◆ Data supplied ◆

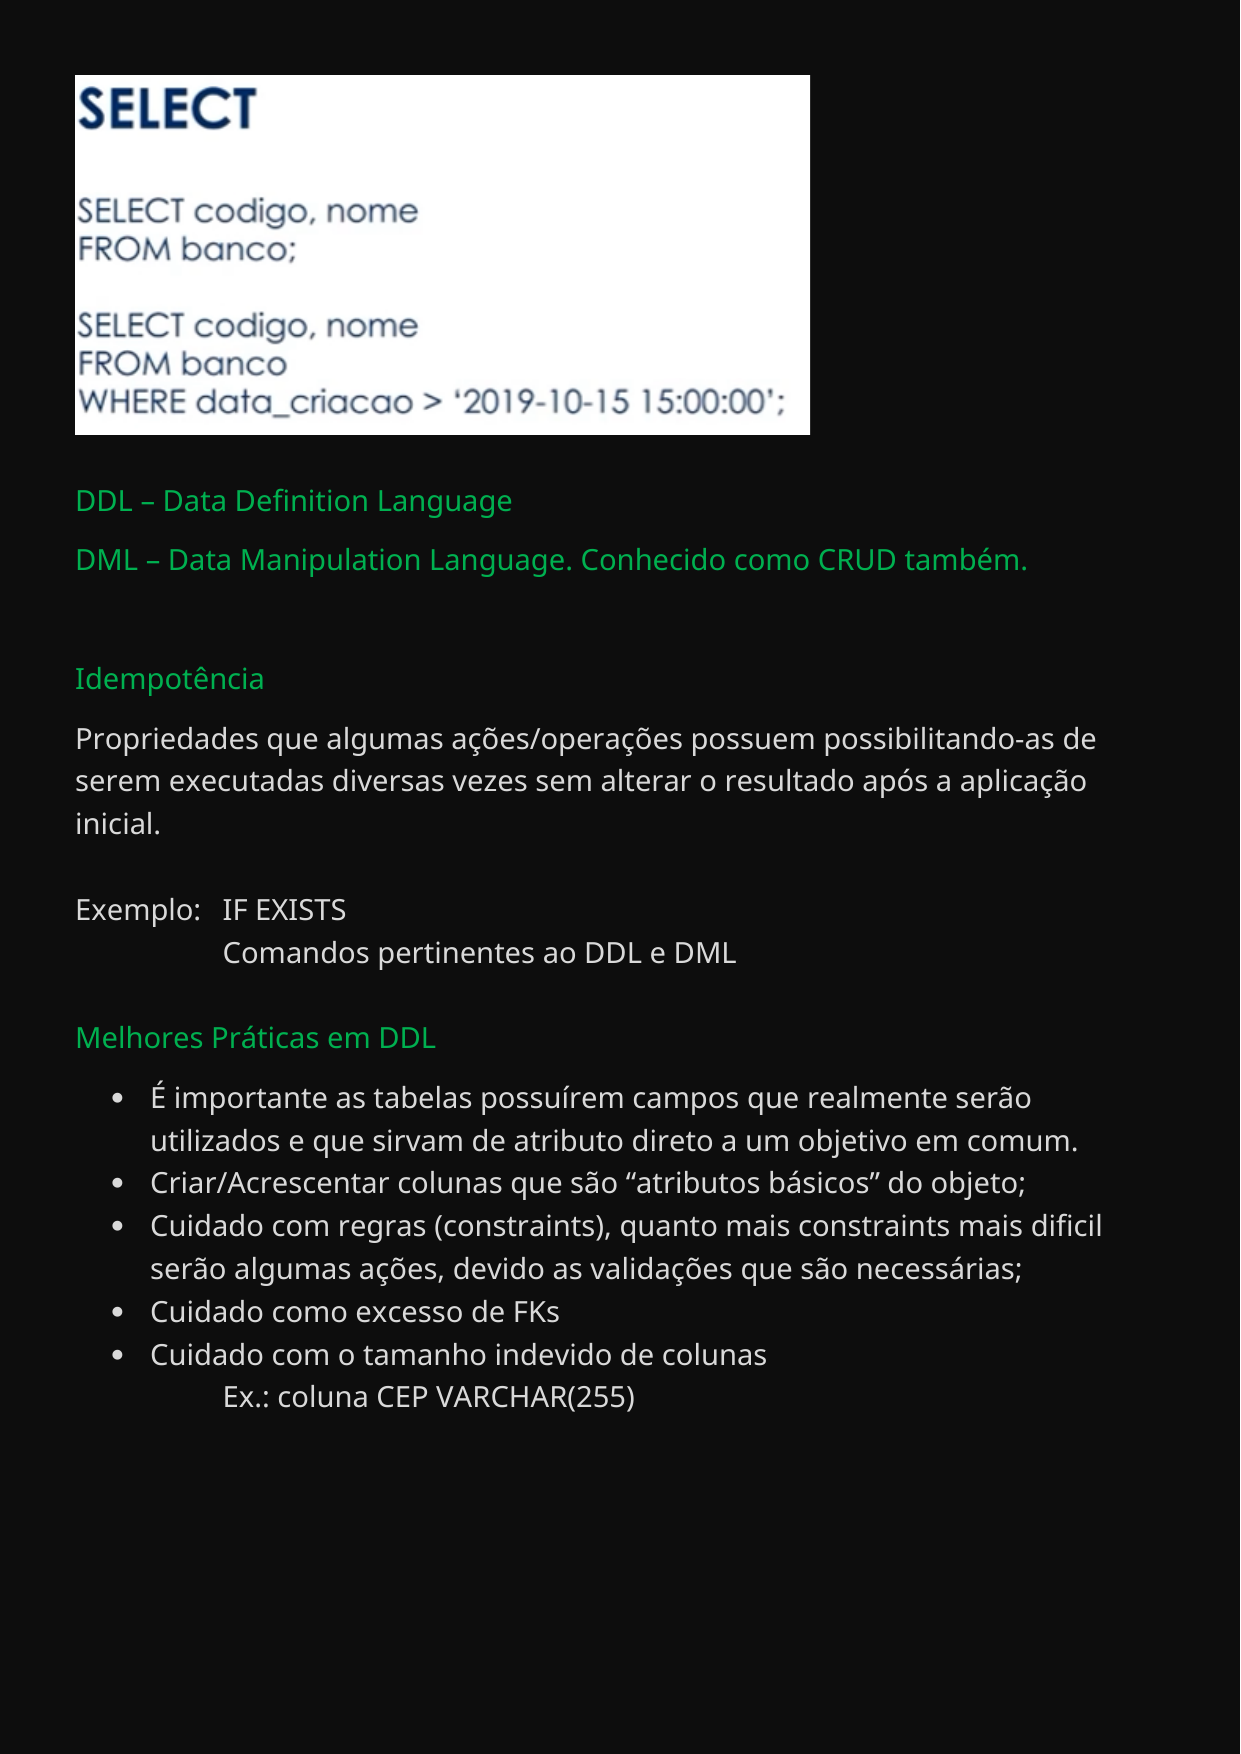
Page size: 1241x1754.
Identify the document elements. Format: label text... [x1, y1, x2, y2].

text Idempotência [75, 658, 1165, 698]
text Exemplo: IF EXISTS [75, 889, 1165, 929]
list Cuidado como excesso de FKs [112, 1291, 1165, 1331]
list Cuidado com regras (constraints), quanto mais constraints mais dificil serão algumas ações, devido as validações que são necessárias; [112, 1206, 1165, 1288]
text Melhores Práticas em DDL [75, 1018, 1165, 1057]
text DDL – Data Definition Language [75, 480, 1165, 520]
text Comandos pertinentes ao DDL e DML [75, 932, 1165, 972]
text Propriedades que algumas ações/operações possuem possibilitando-as de serem executadas diversas vezes sem alterar o resultado após a aplicação inicial. [75, 718, 1165, 843]
picture [75, 75, 811, 435]
text DML – Data Manipulation Language. Conhecido como CRUD também. [75, 539, 1165, 579]
list É importante as tabelas possuírem campos que realmente serão utilizados e que sirvam de atributo direto a um objetivo em comum. [112, 1077, 1165, 1159]
text Ex.: coluna CEP VARCHAR(255) [150, 1377, 1165, 1416]
list Criar/Acrescentar colunas que são “atributos básicos” do objeto; [112, 1163, 1165, 1202]
list Cuidado com o tamanho indevido de colunas [112, 1334, 1165, 1374]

◆ Problem description ◆
Your task is to retype all the entries exactly and leave out any pictures.

◆ Exercise result ◆
Page size: 1241x1754.
Identify the document elements. Format: label text... [x1, y1, x2, y2].

text Idempotência [75, 658, 1165, 698]
text Exemplo: IF EXISTS [75, 889, 1165, 929]
list Cuidado como excesso de FKs [112, 1291, 1165, 1331]
list Cuidado com regras (constraints), quanto mais constraints mais dificil serão algumas ações, devido as validações que são necessárias; [112, 1206, 1165, 1288]
text Melhores Práticas em DDL [75, 1018, 1165, 1057]
text DDL – Data Definition Language [75, 480, 1165, 520]
text Comandos pertinentes ao DDL e DML [75, 932, 1165, 972]
text Propriedades que algumas ações/operações possuem possibilitando-as de serem executadas diversas vezes sem alterar o resultado após a aplicação inicial. [75, 718, 1165, 843]
picture [75, 75, 811, 435]
text DML – Data Manipulation Language. Conhecido como CRUD também. [75, 539, 1165, 579]
list É importante as tabelas possuírem campos que realmente serão utilizados e que sirvam de atributo direto a um objetivo em comum. [112, 1077, 1165, 1159]
text Ex.: coluna CEP VARCHAR(255) [150, 1377, 1165, 1416]
list Criar/Acrescentar colunas que são “atributos básicos” do objeto; [112, 1163, 1165, 1202]
list Cuidado com o tamanho indevido de colunas [112, 1334, 1165, 1374]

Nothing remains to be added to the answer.